Frustratingly, Taymor does convey a strong sense of Diego as an artist, both in terms of his working methods (he used a crew and scaffolding) and his career (he was a sucker for parties and the limelight). So how about just a single shot of Frida’s studio, a close-up of her paints and brushes, or the metal panels she used in place of canvas? (She adopted this suggestion of Diego’s to intensify the relationship between her work and the Mexican retablo—folk art paintings on tin that often depict the saints or commemorate some holy intervention in a mortal crisis.) Even more important, what did Kahlo’s finished paintings actually look like? We see plenty of close-ups of those badly painted imaginative renderings, but we only ever catch brief glimpses of the real stuff.
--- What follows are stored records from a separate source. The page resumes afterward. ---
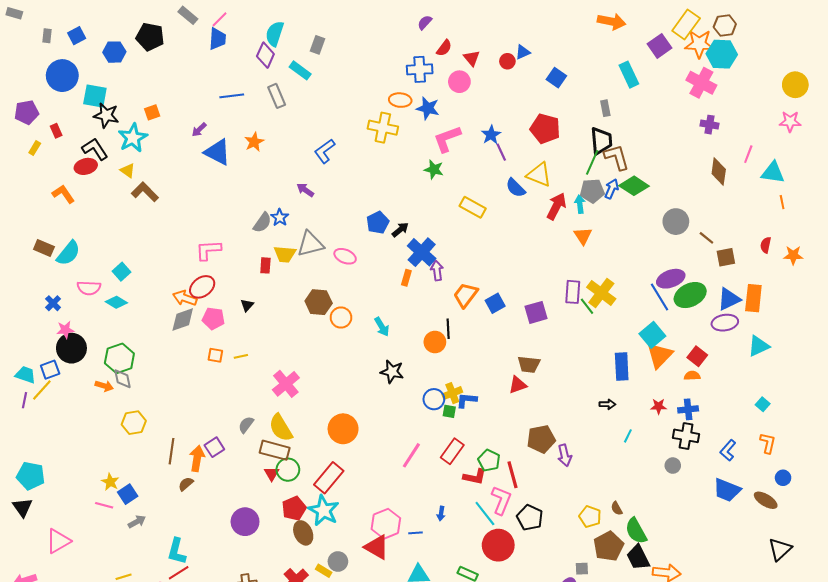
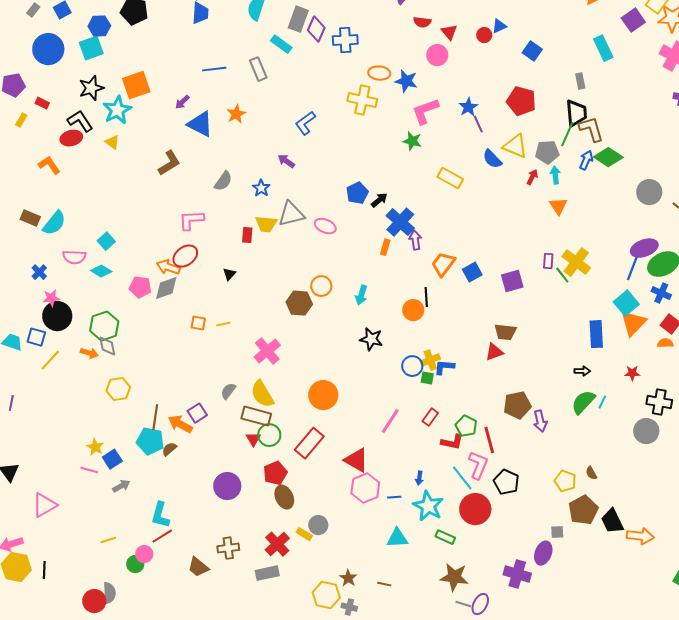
gray rectangle: (47, 36) -> (33, 10), turned 32
gray rectangle: (318, 45) -> (298, 19), size x1.4
red semicircle: (444, 48) -> (422, 22), turned 60
purple diamond: (265, 55) -> (316, 29), moved
blue cross: (420, 69) -> (345, 40), moved
cyan square: (95, 96) -> (91, 48), moved, turned -30
orange square: (152, 112) -> (136, 85), size x1.8
black star: (106, 115) -> (91, 88), turned -30
red rectangle: (56, 131) -> (42, 103), turned -40
gray pentagon: (592, 191) -> (547, 152), moved
brown L-shape: (145, 192) -> (169, 163), moved, turned 104
red arrow: (556, 206) -> (532, 177), size x0.6
gray semicircle: (262, 223) -> (223, 181), moved
purple rectangle: (573, 292) -> (548, 261), size x0.7
blue line: (660, 297) -> (633, 266), turned 52
brown hexagon: (319, 302) -> (299, 303), moved
pink pentagon: (213, 319) -> (140, 287), moved
cyan arrow: (382, 327) -> (361, 295), turned 48
blue square: (50, 370) -> (36, 337), turned 36
yellow line: (42, 390) -> (50, 360), moved
purple line: (25, 400) -> (11, 403), moved
blue cross: (688, 409) -> (661, 293), moved, turned 30
red rectangle: (452, 451) -> (430, 417), size x0.7
orange arrow: (197, 458) -> (180, 424), turned -70
gray circle: (673, 466) -> (646, 431), size x1.6
cyan pentagon: (31, 476) -> (150, 441), moved
cyan star: (324, 510) -> (428, 506), moved
green semicircle: (636, 531) -> (583, 402), moved, turned 72
red triangle: (377, 547) -> (356, 460), moved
Similarly, the film unintentionally demeans Kahlo by depicting her as a charming naif, rather than a savvy professional. OK, so she often wore folkloric Tehuana clothes and mimicked folk-art techniques, the better to express her solidarity with working-class Mexicans. But she herself was born bourgeois and was a creature of the international art world besides. Her paintings are far more sophisticated than they initially seem and, even though she downplayed her ambition, she obviously took her work extremely seriously. Furthermore, her romantic partners weren’t limited to Leon Trotsky and a procession of sexy women, as the film suggests. Until her physical condition rendered heterosexual intercourse problematic, she also enjoyed liaisons with many renowned male art world figures, including the sculptor Isamu Noguchi and the Surrealist dealer Julien Levy, who gave her a solo debut at his gallery in New York. The European Surrealists, who discovered Kahlo when some of them decamped for Mexico during World War II, hardly turn up at all. André Breton, the movement’s founder, makes but a cameo appearance in the film, urging her in a hokey French accent to show her work in Paris. Kahlo didn’t consider herself a Surrealist: “I never painted dreams,” she is supposed to have said. “I painted my own reality.” Yet the reality is that her association with the group gave her career a major boost. She participated in their 1940 exhibition in Mexico City and today, her work graces the covers of countless books on the movement. Don’t get me wrong. This intoxicating film is mostly wonderful, if somewhat flawed, and I’d recommend that anyone with even the vaguest interest in the subject run right out and see it. But its depiction of Kahlo as a Princess Diana-style martyr with oodles of style and a vibrant interior life is only part of the truth: She was also the savvy professional who made the paintings that helped transform her into a pop icon.